Record set:

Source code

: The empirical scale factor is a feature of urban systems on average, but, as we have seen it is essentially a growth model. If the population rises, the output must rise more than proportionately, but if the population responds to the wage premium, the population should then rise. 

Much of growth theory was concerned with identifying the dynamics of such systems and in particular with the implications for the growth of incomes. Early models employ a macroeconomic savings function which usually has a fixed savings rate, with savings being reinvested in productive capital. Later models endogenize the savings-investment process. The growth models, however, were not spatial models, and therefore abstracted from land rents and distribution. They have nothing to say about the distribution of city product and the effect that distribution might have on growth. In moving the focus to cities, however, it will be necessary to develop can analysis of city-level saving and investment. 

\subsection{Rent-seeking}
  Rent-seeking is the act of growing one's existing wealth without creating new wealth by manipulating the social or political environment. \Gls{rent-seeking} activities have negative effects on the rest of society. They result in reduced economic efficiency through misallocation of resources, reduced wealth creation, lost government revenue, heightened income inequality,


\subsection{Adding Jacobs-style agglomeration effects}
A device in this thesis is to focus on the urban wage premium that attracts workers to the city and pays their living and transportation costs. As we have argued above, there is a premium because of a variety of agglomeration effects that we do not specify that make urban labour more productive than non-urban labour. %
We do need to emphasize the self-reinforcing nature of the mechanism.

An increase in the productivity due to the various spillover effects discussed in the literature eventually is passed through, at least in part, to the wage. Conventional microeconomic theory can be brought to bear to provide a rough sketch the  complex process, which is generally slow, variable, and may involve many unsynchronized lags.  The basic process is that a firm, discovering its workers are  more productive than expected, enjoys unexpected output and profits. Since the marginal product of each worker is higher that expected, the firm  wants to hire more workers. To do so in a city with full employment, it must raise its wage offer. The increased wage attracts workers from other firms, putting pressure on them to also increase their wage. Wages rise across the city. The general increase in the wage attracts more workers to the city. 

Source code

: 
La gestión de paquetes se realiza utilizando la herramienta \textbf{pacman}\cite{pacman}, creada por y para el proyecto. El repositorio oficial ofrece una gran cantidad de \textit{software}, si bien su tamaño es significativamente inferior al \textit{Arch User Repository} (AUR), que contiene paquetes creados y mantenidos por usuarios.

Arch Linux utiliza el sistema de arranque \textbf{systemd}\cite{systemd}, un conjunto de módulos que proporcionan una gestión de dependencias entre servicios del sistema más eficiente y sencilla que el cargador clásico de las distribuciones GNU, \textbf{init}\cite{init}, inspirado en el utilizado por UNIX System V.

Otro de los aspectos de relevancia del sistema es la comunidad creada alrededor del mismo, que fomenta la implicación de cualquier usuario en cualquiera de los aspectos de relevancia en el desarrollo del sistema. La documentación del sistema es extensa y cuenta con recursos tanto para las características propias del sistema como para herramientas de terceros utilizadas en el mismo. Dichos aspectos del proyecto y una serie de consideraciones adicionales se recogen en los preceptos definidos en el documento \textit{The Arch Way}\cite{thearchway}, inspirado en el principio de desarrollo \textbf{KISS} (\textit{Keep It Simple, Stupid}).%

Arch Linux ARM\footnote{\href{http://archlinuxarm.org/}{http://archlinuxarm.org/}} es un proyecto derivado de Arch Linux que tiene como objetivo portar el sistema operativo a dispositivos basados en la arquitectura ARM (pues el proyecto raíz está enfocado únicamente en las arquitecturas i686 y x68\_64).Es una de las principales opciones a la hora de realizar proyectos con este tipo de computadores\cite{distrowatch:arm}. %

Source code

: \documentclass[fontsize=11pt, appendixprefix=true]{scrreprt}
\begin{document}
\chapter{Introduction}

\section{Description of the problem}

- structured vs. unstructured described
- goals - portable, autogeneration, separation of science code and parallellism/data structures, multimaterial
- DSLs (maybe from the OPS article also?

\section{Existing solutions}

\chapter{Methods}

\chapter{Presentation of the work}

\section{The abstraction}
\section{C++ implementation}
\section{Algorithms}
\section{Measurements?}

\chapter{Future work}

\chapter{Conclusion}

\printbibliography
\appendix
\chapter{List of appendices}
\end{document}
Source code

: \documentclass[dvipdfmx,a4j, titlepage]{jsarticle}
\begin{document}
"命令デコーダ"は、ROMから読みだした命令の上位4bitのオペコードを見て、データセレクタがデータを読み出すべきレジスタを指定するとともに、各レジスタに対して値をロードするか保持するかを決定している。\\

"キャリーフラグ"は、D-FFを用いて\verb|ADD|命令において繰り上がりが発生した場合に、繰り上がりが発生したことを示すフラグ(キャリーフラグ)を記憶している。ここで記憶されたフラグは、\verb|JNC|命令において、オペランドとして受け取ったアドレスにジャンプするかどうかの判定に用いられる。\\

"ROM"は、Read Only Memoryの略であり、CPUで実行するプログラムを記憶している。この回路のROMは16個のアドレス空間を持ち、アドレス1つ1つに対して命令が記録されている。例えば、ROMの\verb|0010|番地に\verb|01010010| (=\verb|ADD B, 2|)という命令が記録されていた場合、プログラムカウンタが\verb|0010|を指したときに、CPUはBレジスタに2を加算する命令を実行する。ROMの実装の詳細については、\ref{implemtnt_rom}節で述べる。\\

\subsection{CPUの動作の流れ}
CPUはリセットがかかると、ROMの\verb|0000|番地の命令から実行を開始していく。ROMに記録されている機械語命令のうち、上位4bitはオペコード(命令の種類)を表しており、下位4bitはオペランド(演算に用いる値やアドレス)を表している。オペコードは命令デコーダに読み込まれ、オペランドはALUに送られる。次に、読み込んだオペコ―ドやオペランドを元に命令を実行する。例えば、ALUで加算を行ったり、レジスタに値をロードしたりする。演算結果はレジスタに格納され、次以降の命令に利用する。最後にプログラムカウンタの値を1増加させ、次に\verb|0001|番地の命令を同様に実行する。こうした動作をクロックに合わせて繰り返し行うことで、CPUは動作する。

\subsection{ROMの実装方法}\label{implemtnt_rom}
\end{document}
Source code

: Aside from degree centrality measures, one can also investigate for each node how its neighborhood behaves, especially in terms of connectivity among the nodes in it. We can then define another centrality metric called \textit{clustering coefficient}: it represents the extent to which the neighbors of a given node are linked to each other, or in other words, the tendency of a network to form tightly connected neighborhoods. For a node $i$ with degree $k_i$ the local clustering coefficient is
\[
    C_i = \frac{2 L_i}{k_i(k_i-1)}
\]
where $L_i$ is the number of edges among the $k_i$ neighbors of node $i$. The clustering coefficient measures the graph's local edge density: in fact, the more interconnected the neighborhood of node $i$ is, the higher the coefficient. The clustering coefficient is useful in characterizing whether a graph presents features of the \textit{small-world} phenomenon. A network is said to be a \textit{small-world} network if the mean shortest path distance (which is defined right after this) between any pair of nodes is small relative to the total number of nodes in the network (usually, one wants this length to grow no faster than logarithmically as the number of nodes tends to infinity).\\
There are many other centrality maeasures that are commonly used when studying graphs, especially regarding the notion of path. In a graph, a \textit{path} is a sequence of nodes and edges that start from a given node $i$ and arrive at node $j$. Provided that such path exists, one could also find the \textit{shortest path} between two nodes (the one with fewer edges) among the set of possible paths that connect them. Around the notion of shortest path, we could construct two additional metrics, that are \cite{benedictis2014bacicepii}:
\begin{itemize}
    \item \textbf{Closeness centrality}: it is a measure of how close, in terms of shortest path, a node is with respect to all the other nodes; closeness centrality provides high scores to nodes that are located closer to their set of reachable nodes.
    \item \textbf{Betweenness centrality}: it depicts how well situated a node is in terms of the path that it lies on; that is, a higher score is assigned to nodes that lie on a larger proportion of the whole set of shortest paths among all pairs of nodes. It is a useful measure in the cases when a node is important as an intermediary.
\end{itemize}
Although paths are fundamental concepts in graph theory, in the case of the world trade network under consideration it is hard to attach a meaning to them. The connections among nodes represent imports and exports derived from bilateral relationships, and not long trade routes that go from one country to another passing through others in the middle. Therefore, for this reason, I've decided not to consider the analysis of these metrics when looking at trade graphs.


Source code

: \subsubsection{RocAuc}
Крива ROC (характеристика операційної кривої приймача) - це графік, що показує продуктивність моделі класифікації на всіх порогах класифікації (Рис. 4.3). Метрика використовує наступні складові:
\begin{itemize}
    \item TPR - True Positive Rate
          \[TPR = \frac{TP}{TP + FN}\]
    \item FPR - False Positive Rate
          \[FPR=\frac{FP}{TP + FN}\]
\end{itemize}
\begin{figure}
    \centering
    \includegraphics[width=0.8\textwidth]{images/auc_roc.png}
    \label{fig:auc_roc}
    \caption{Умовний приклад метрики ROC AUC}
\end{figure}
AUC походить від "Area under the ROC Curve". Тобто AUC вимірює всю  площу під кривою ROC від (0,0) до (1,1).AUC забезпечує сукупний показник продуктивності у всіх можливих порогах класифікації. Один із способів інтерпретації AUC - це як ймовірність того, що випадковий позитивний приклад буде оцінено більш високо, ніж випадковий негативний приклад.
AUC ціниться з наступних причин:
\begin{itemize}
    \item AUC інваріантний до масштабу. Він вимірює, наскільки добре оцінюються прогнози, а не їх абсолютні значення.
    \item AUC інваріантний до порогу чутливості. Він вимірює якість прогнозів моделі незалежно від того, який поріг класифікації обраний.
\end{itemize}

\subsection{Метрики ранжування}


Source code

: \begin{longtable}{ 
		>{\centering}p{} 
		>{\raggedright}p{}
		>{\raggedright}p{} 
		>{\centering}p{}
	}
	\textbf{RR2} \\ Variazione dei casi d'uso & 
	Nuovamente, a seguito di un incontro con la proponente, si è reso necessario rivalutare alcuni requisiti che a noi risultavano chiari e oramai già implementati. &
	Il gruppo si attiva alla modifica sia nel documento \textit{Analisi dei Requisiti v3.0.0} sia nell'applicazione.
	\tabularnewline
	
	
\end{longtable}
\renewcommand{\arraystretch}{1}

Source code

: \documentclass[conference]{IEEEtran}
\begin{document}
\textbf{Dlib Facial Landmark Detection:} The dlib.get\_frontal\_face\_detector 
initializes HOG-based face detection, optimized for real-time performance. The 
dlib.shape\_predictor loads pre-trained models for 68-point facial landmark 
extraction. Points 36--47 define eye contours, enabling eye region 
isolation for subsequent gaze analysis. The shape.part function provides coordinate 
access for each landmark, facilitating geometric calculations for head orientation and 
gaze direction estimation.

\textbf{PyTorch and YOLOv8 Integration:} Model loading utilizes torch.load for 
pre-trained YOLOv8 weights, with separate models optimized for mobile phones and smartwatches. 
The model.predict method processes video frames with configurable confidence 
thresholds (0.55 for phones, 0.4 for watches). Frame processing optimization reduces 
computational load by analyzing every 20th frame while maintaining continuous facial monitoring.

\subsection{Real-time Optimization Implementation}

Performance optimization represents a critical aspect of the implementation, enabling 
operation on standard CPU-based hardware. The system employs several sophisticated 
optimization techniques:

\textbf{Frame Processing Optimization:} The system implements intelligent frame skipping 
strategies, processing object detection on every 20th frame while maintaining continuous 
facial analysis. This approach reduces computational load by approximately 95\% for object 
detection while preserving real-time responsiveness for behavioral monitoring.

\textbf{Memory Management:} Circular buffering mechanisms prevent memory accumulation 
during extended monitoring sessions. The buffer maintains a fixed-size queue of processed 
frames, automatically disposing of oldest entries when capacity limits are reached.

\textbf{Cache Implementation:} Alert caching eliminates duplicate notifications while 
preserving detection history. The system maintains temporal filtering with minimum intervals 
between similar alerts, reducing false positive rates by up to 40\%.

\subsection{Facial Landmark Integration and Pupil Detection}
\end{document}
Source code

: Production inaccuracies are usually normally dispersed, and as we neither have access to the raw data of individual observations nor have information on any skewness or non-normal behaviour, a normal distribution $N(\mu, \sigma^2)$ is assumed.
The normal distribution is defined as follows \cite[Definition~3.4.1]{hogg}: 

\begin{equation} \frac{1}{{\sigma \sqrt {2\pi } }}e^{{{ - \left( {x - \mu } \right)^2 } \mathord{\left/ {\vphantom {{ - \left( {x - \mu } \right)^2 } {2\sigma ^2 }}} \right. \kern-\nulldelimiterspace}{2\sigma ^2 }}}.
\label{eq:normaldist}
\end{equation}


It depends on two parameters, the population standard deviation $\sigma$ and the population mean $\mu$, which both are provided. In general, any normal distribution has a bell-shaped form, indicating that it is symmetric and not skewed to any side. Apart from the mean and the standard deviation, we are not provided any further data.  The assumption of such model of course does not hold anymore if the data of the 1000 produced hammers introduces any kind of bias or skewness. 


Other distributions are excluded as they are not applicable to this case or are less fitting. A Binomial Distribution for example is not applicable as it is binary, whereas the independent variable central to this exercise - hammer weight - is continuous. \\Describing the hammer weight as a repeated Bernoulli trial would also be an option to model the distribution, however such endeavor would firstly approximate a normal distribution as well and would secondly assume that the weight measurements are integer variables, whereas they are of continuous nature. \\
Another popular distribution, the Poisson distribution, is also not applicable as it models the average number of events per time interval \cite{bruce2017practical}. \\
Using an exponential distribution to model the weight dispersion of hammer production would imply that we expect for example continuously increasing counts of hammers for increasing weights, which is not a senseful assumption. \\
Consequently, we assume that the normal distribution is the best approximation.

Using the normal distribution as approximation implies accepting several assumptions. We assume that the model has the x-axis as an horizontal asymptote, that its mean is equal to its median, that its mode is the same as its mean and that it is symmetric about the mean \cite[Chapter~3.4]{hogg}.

Exercise objective:
Among the entries, copy every line containing the word "based".

Response below:
initializes HOG-based face detection, optimized for real-time performance. The 
operation on standard CPU-based hardware. The system employs several sophisticated 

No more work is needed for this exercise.